On reaching the end of his contract with the MoD, Stein decided that he wanted to return to industry. Initially, he wanted to go back to electronics, but “out of the blue”, he said, he was contacted by Rolls-Royce “In a very famous phone call I had with Colin Smith, who was then the director of engineering and technology, I said: ‘But I don’t know anything about gas turbines’ and Colin told me I was perfectly qualified for the job because he had plenty of gas turbine experts, so I was offered and accepted the role of chief scientific officer.”
CSO was a specially created role for Stein, tasking him with ensuring that Rolls-Royce was not blindsided by an emerging disruptive technology. “The role was to horizon-scan, attend conferences, look at what the competition is doing and what the start-up community is doing, and make judgements about whether any of that was going to have an impact on our business.” Stein spent six years in this role, followed by single year as director of research and technology, before being promoted to CTO in April 2017. “My main role is to approve all technology investment across the company, making sure that is spent effectively and efficiently, and that we have a technology plan that keeps our products and services competitive and that uses technology to maximise productivity and keeps business future optionality open for us as a company,” he explained.
We have still got a long way to go in evolving the gas turbine; it still has a number of tricks up its sleeve
Gas turbines still represent the core of the business for Rolls-Royce, and as a propulsion system for larger aircraft – twin-aisle and longer range single-aisle – Stein believes they will be unchallenged for the next 40 to 50 years. “We are still increasing our understanding of turbine machinery, despite the gas turbine being 70 years old,” he said. “We have still got a long way to go in evolving the gas turbine; it still has a number of tricks up its sleeve.”
The main thrust of development for gas turbines is always to make them more efficient, generating more thrust with less fuel, reducing noise and cutting harmful emissions. Carrying the flag for this technology is the latest generation of Rolls-Royce’s Trent gas turbine line, the Ultra-Fan, a development of the Trent XWB that powers Airbus’s A350 airliner, currently the world’s most efficient aerospace gas turbine. “To get the next step in efficiency, we have designed a brand-new core to the engine with a much larger fan at the front,” Stein said. This may have knock-on effects for aircraft design, he admitted; it may become more difficult to sling engines with ever wider diameters underneath the aircraft wing.
For smaller aircraft, however, Stein sees an increasing role for electrification of propulsion, although even electric aircraft may need an on-board gas turbine to generate electricity.

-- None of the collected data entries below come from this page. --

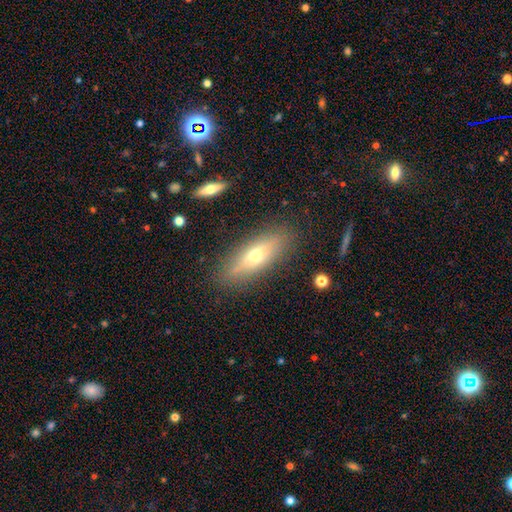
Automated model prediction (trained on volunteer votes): Overall: smooth (55%; featured or disk 36%). How rounded: cigar-shaped (49%; in between 48%). Merging: none (84%).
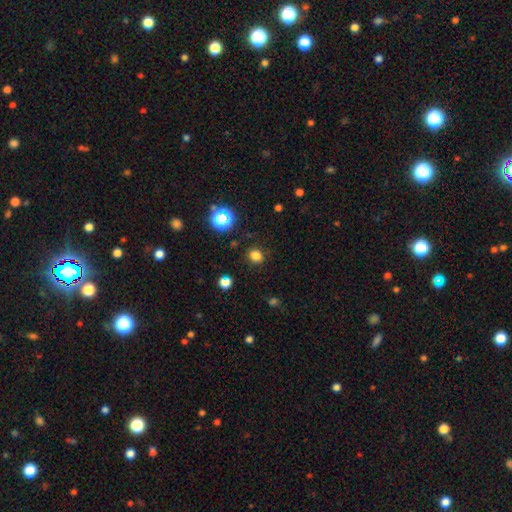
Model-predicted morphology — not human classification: Smooth or featured?
  - smooth: 80% *
  - star or artifact: 16%
  - featured or disk: 4%
How rounded?
  - round: 82% *
  - in between: 17%
  - cigar-shaped: 1%
Merging?
  - none: 89% *
  - minor disturbance: 7%
  - major disturbance: 3%
  - merger: 2%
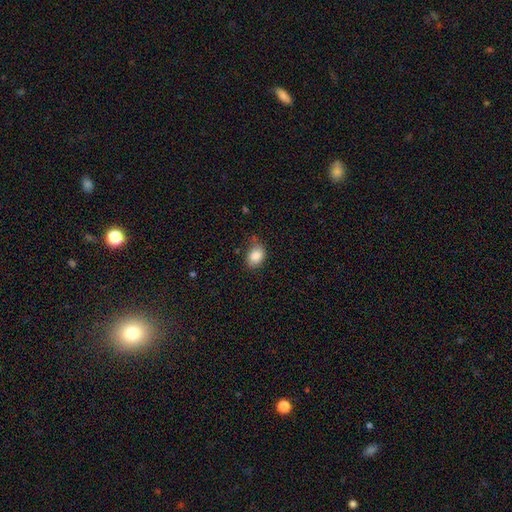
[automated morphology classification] type=smooth (86%); roundness=in between (70%); merging=none (66%).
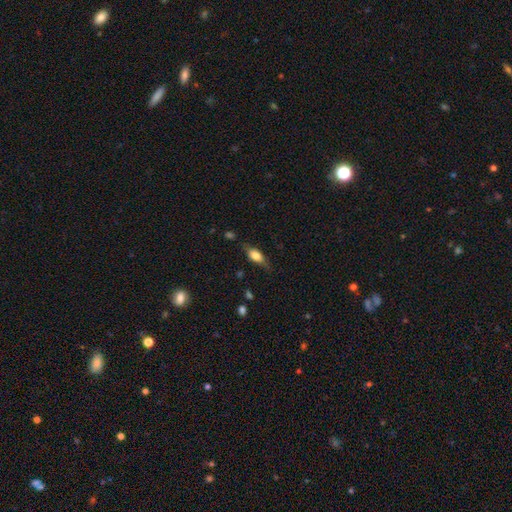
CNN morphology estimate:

Generating electricity may become increasingly important to Rolls-Royce in the future, he noted, as the nuclear sector becomes a larger part of the business. The company has been a nuclear player for many decades, building the nuclear reactors for the Royal Navy’s submarine fleet, but it has not to date contributed to the civil nuclear sector. But that may be about to change, with the company’s involvement in the UK’s project to develop small modular reactors (SMRs). “Submarine reactors are there for a specific purpose – to propel submarines – and have not been designed as power stations,” he said.

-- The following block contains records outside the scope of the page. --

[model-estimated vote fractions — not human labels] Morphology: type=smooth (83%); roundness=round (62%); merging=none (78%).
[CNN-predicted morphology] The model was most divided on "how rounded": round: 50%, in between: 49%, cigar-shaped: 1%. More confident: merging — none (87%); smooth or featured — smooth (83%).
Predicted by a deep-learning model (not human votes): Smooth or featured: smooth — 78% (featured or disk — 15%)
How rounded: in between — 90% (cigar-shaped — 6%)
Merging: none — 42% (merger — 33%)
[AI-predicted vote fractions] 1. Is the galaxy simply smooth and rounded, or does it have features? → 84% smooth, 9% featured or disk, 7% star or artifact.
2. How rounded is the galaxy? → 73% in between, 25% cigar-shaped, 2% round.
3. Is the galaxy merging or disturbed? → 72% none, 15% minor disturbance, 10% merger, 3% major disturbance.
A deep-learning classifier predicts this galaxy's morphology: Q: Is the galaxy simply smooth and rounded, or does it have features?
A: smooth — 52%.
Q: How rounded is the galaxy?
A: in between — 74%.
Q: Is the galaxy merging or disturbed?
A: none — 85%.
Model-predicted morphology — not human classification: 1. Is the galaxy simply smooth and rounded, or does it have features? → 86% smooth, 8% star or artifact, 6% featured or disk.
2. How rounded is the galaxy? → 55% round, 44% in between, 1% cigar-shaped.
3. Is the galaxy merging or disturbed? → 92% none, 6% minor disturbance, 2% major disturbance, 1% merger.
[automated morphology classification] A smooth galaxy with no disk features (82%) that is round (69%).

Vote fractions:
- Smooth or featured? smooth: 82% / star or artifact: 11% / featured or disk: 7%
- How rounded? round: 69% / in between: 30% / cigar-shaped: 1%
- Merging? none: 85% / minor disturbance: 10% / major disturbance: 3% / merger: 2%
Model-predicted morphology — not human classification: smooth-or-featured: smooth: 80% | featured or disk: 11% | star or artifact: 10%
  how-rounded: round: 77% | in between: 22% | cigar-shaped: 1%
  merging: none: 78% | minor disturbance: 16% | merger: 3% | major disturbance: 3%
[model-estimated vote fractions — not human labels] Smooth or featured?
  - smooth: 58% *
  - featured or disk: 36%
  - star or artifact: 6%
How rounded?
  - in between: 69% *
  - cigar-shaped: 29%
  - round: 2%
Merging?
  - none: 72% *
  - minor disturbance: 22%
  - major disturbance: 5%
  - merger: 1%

The Rolls-Royce SMR design is specifically aimed at civil applications and was designed with a target electricity price of £60 per megawatt hour in mind – competitive with the current cost of wind power, Stein explained. Like the aviation sector, nuclear is a necessarily conservative industry because safety is so critical, and therefore the design of the reactor and steam raising equipment is in line with current nuclear reactor technology. “The physics is completely conservative technology that we know, fuel systems that we know, operating regimes that we know. The revolution is in the manufacturing technology. Rather than being the result of an enormous on-site civil engineering project, with custom-made technology of huge scale, SMRs “are prefabricated in a controlled environment using modern robotic assembly techniques, inspection techniques, and industry 4.0 devices,” Stein said. The company is working with civil contractors and electrical specialists such as AMEC and Siemens, along with others, so that it can offer a complete turnkey solution to building and commissioning a full nuclear power station based around its compact prefab reactor. “A lot of virtual reality technology is going into designing the factory that we will build if we get the product off the ground,” he added.
Rolls-Royce is working closely with the UK government to advance the SMR project. “We are calling it the UK SMR solution,” he said. “It’s UK IP, UK manufacturing and UK jobs and UK research universities and work for the younger UK generation.” The goal is for the UK to be the pioneer of this technology, he stated, but if successful Rolls-Royce would look to enter into an international co-operation to exploit export markets.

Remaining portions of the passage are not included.